READING PASSAGE:
= = = = =

As a result of the weight-reducing openings in a portion of a holder, a portion of a holder has a bulk density that is substantially less than a “material density” of the solid material of the portion of the holder.

A “material density” of a portion of a holder is the density (mass per volume) of the solid material (solidified feedstock material) that forms the portion of the holder. This value is a function of the material that makes up the portion of the holder, which may be a metal, ceramic, or a composite that contains metal or ceramic and an additional material. The material density of a solid material of a portion of a holder will be greater than the bulk density of the portion, because the portion of the holder contains weight-reducing openings. A material density of the solid material of the portion is calculated by dividing the mass of a sample of the material by the volume of the sample.

= = = = =

(Dataset records)
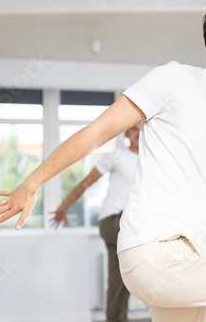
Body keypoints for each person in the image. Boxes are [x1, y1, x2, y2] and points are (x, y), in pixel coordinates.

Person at [0, 0, 206, 321]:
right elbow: (96, 133)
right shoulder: (176, 79)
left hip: (187, 256)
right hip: (158, 249)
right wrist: (32, 182)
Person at [51, 122, 140, 322]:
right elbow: (86, 182)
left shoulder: (151, 161)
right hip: (113, 222)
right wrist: (63, 207)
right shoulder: (117, 157)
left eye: (143, 127)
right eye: (134, 128)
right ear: (126, 133)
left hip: (131, 223)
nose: (139, 132)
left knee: (120, 281)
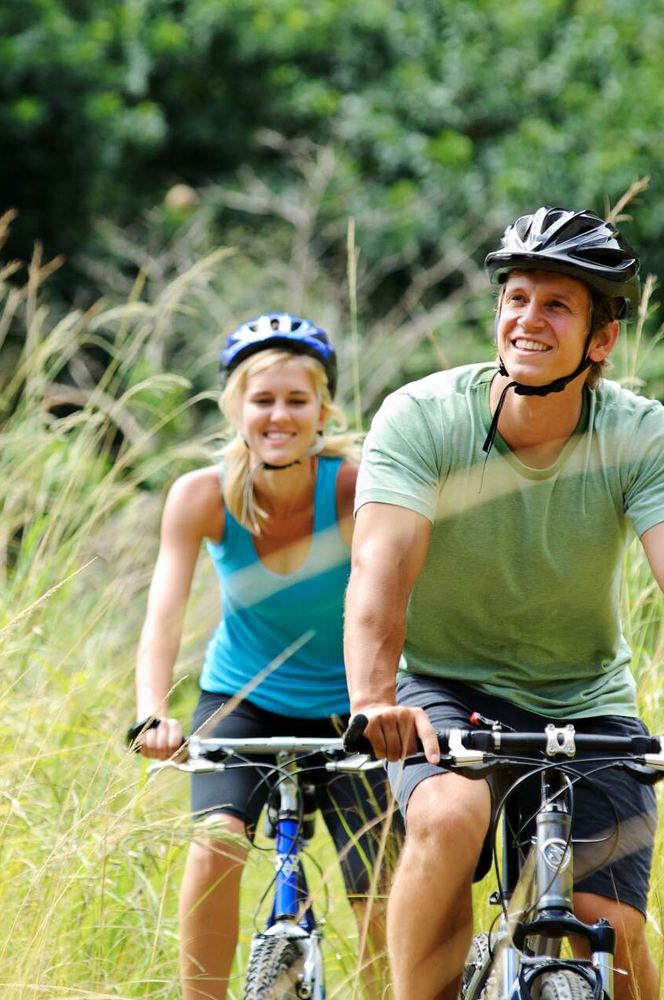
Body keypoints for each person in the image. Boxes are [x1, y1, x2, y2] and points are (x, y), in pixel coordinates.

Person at [344, 206, 664, 1000]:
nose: (527, 318)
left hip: (587, 701)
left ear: (601, 340)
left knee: (614, 931)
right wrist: (374, 700)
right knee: (449, 818)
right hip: (451, 688)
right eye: (515, 297)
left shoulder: (640, 434)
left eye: (557, 304)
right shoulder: (423, 419)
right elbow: (380, 573)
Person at [131, 313, 394, 1000]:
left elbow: (401, 597)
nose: (279, 415)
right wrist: (151, 715)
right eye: (263, 399)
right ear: (236, 408)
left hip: (351, 706)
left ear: (322, 410)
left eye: (296, 400)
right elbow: (163, 615)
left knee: (380, 885)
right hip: (242, 700)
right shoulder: (201, 494)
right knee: (217, 842)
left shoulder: (355, 489)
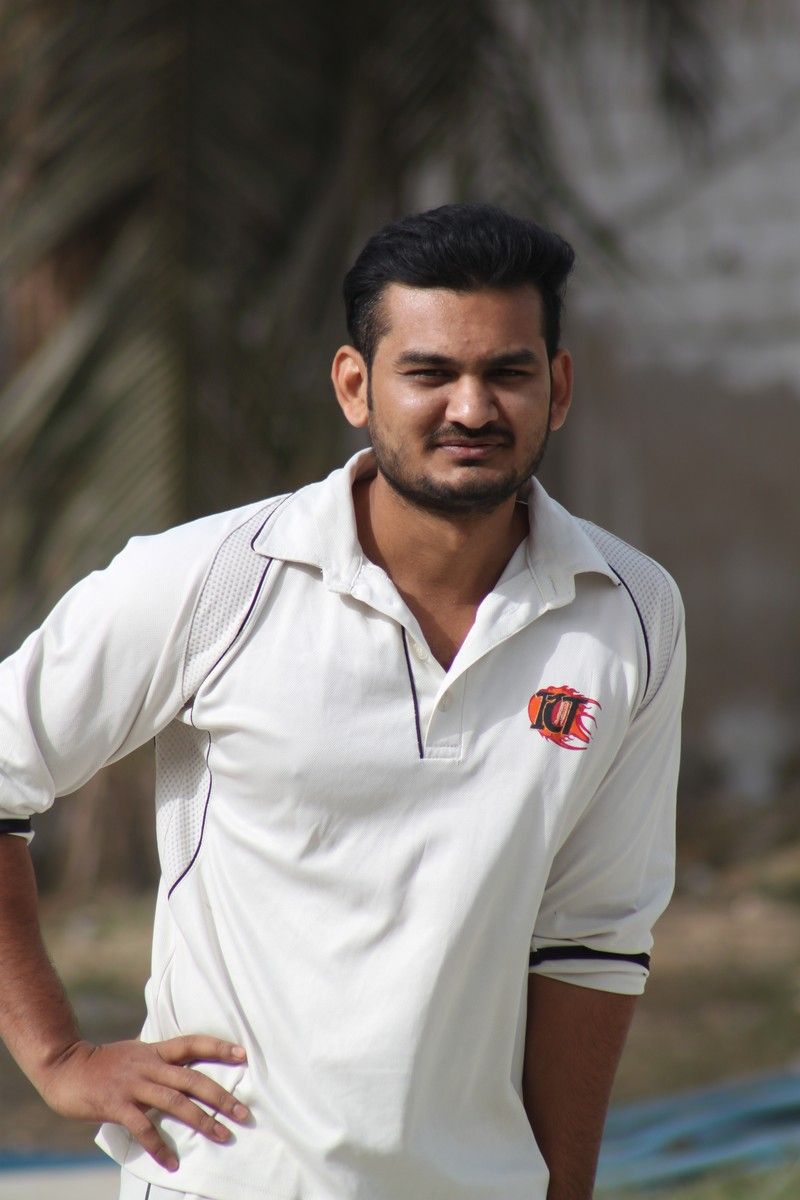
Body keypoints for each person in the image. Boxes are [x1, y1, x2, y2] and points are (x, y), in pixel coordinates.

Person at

= = = = =

WORK REQUEST 1:
According to the passage on holder density, how is the material density of the solid material of a portion of a holder calculated?
WORK REQUEST 2:
Continue the passage on holder density from its final sentence.

YOUR RESPONSE 1:
By dividing the mass of a sample of the material by the volume of the sample.

YOUR RESPONSE 2:
According to useful or preferred example takeout holders, a bulk density of a portion of a holder (e.g., connector, body, or base) may be less than 95 percent, 90 percent, or less than 85, 80, 70, 75, or 60 percent of the material density of the portion.

A takeout holder as described, that includes one or more weight-reducing openings, can be formed by certain specific types of additive manufacturing techniques, including certain types of additive manufacturing techniques that: do not involve feedstock that contains or requires polymer, and that do not require “post-processing” steps of sintering or polymer removal such as a “debind” step.

As used herein, the term “sintering” has a meaning that is consistent with the meaning that this term is given when used in the additive manufacturing arts. Consistent therewith, the term “sintering” refers to a process of bonding (e.g., “welding” or “fusing”) together a collection of feedstock particles that have been formed into a composite by additive manufacturing steps, by applying heat to the composite so that the particles reach a temperature that causes the particles to become fused together, i.e., welded together, by a physical bond between particles surfaces, but that does not cause particles to melt (i.e., the particles do not reach a melting temperature of the material of the particles).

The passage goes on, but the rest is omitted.